# Records to process
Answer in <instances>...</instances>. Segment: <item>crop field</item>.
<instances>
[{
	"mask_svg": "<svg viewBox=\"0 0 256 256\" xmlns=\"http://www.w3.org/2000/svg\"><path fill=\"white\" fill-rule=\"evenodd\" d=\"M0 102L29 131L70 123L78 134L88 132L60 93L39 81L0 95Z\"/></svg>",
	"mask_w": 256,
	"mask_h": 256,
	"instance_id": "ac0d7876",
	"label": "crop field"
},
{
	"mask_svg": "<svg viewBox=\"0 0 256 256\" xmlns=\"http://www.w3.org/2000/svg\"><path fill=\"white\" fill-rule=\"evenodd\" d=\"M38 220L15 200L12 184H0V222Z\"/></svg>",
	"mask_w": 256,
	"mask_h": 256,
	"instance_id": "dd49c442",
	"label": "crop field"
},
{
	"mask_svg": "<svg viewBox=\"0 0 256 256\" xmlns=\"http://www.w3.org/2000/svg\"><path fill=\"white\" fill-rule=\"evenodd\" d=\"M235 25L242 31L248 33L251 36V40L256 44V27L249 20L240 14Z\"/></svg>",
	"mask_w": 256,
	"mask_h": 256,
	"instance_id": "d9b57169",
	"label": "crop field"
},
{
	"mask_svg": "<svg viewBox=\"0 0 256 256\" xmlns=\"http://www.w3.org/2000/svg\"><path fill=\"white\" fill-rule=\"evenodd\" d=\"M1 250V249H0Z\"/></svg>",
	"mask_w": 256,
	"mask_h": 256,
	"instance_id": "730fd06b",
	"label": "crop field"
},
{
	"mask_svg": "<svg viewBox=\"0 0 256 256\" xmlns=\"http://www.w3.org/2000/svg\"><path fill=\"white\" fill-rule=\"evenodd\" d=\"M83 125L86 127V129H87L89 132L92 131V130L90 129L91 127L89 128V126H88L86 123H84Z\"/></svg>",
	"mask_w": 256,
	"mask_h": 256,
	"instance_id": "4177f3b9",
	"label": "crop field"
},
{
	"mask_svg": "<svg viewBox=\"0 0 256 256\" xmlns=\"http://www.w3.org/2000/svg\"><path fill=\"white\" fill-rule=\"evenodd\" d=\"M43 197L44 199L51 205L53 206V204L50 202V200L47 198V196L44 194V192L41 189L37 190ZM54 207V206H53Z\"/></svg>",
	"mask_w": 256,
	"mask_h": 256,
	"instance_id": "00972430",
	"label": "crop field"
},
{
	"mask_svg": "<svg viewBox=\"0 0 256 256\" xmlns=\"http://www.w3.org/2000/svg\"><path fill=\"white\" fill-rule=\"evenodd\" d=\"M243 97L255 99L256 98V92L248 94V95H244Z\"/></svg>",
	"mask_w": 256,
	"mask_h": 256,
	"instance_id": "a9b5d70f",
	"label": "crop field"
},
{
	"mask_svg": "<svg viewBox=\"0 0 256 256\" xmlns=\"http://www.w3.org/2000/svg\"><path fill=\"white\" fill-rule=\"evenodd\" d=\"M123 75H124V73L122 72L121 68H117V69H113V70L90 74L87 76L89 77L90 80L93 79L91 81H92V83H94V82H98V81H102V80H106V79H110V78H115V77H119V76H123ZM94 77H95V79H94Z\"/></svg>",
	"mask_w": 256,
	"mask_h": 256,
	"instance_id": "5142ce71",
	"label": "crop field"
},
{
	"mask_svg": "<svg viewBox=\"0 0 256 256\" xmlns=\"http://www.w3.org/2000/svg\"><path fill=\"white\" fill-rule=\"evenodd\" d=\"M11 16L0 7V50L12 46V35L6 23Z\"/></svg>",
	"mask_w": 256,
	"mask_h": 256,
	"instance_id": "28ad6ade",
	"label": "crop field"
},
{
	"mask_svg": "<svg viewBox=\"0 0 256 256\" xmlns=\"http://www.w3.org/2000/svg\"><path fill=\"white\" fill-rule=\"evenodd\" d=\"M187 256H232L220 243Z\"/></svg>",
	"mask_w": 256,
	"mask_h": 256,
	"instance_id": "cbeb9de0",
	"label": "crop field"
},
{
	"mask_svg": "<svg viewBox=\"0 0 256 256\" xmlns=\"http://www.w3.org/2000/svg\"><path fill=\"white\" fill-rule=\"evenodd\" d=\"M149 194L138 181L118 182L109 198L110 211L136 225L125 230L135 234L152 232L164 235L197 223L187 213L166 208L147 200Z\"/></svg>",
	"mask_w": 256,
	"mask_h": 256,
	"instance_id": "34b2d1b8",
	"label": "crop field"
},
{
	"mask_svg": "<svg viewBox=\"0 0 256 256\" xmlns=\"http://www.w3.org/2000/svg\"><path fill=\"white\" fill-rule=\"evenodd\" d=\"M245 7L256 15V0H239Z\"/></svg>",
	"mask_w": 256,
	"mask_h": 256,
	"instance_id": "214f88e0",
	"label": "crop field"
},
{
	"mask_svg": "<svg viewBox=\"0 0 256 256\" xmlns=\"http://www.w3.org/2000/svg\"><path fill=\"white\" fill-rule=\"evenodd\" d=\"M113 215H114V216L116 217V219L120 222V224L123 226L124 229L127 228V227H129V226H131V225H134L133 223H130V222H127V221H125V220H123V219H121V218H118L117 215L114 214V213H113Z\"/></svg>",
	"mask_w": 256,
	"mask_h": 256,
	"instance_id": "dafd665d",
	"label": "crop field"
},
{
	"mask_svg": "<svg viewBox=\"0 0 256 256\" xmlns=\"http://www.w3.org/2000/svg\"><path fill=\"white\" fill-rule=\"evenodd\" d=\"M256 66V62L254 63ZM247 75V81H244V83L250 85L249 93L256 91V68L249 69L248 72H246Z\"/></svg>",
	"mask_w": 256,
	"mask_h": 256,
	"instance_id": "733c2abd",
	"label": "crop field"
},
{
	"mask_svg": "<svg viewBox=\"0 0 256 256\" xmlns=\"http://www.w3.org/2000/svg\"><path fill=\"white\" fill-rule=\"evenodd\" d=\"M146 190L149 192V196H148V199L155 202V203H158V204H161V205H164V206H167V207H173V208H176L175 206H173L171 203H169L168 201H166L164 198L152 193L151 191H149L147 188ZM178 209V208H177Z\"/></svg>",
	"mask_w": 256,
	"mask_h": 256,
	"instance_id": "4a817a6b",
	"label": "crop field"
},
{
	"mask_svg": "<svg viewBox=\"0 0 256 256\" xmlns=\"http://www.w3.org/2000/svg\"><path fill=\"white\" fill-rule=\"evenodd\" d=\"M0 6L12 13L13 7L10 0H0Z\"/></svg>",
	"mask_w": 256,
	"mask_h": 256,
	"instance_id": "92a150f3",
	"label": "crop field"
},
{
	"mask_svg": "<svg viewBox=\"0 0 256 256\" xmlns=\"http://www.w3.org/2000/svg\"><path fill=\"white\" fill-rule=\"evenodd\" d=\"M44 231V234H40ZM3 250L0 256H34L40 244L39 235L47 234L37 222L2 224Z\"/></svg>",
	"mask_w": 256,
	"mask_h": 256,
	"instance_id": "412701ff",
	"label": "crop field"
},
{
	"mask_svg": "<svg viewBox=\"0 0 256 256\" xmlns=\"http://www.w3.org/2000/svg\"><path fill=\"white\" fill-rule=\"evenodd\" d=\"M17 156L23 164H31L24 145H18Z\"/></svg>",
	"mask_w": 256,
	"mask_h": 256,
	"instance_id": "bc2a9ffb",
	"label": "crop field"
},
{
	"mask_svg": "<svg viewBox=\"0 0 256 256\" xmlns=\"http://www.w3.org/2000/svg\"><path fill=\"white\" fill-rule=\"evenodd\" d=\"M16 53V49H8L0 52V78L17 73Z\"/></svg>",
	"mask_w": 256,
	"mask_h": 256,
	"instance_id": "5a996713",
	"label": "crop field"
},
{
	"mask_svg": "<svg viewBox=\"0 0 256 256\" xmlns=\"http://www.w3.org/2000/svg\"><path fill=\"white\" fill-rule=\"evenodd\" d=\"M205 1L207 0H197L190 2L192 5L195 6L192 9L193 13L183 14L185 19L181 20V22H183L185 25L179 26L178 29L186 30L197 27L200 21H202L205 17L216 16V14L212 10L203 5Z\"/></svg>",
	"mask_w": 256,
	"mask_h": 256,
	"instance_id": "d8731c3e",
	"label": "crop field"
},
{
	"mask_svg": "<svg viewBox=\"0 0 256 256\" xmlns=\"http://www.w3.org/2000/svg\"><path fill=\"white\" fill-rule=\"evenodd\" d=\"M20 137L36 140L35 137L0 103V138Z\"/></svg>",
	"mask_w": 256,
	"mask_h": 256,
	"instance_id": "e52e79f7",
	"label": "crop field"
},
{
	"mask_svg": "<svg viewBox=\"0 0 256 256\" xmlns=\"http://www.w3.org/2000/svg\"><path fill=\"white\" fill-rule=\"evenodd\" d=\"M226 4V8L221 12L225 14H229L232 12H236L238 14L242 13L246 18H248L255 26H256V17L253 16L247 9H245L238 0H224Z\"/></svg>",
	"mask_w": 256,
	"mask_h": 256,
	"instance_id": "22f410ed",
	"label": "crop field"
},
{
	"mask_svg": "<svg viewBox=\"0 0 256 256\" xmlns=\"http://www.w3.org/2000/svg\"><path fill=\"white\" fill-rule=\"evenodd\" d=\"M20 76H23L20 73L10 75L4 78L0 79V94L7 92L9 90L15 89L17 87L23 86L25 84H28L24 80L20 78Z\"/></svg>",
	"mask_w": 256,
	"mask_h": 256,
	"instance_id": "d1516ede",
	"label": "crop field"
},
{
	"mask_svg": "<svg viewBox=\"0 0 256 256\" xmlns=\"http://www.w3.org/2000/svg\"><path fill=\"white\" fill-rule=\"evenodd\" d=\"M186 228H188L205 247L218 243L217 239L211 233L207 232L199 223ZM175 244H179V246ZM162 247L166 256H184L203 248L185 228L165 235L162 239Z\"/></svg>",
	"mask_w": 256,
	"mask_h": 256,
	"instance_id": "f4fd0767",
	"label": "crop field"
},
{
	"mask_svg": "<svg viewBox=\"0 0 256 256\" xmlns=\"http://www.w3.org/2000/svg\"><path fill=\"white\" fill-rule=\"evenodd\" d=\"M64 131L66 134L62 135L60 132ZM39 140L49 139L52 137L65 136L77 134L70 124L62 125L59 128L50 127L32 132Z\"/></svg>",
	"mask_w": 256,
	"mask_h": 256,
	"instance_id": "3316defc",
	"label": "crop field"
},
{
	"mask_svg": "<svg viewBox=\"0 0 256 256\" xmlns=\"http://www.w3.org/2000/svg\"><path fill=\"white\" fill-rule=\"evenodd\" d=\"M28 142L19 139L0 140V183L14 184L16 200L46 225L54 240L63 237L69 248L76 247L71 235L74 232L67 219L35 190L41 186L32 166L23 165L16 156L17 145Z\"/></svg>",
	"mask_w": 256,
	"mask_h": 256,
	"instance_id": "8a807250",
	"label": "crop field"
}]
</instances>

# Your task
Revise everything from the start of the rows down through the line containing "25L242 31L248 33L251", putting "farmland" in place of "crop field" and leaving all else unchanged.

# Answer to the problem
Answer in <instances>...</instances>. Segment: <item>farmland</item>.
<instances>
[{
	"mask_svg": "<svg viewBox=\"0 0 256 256\" xmlns=\"http://www.w3.org/2000/svg\"><path fill=\"white\" fill-rule=\"evenodd\" d=\"M0 102L29 131L70 123L78 134L88 132L60 93L39 81L0 95Z\"/></svg>",
	"mask_w": 256,
	"mask_h": 256,
	"instance_id": "ac0d7876",
	"label": "farmland"
},
{
	"mask_svg": "<svg viewBox=\"0 0 256 256\" xmlns=\"http://www.w3.org/2000/svg\"><path fill=\"white\" fill-rule=\"evenodd\" d=\"M38 220L15 200L12 184H0V222Z\"/></svg>",
	"mask_w": 256,
	"mask_h": 256,
	"instance_id": "dd49c442",
	"label": "farmland"
},
{
	"mask_svg": "<svg viewBox=\"0 0 256 256\" xmlns=\"http://www.w3.org/2000/svg\"><path fill=\"white\" fill-rule=\"evenodd\" d=\"M235 25L242 31L248 33L251 36V40L256 44V27L249 20L240 14Z\"/></svg>",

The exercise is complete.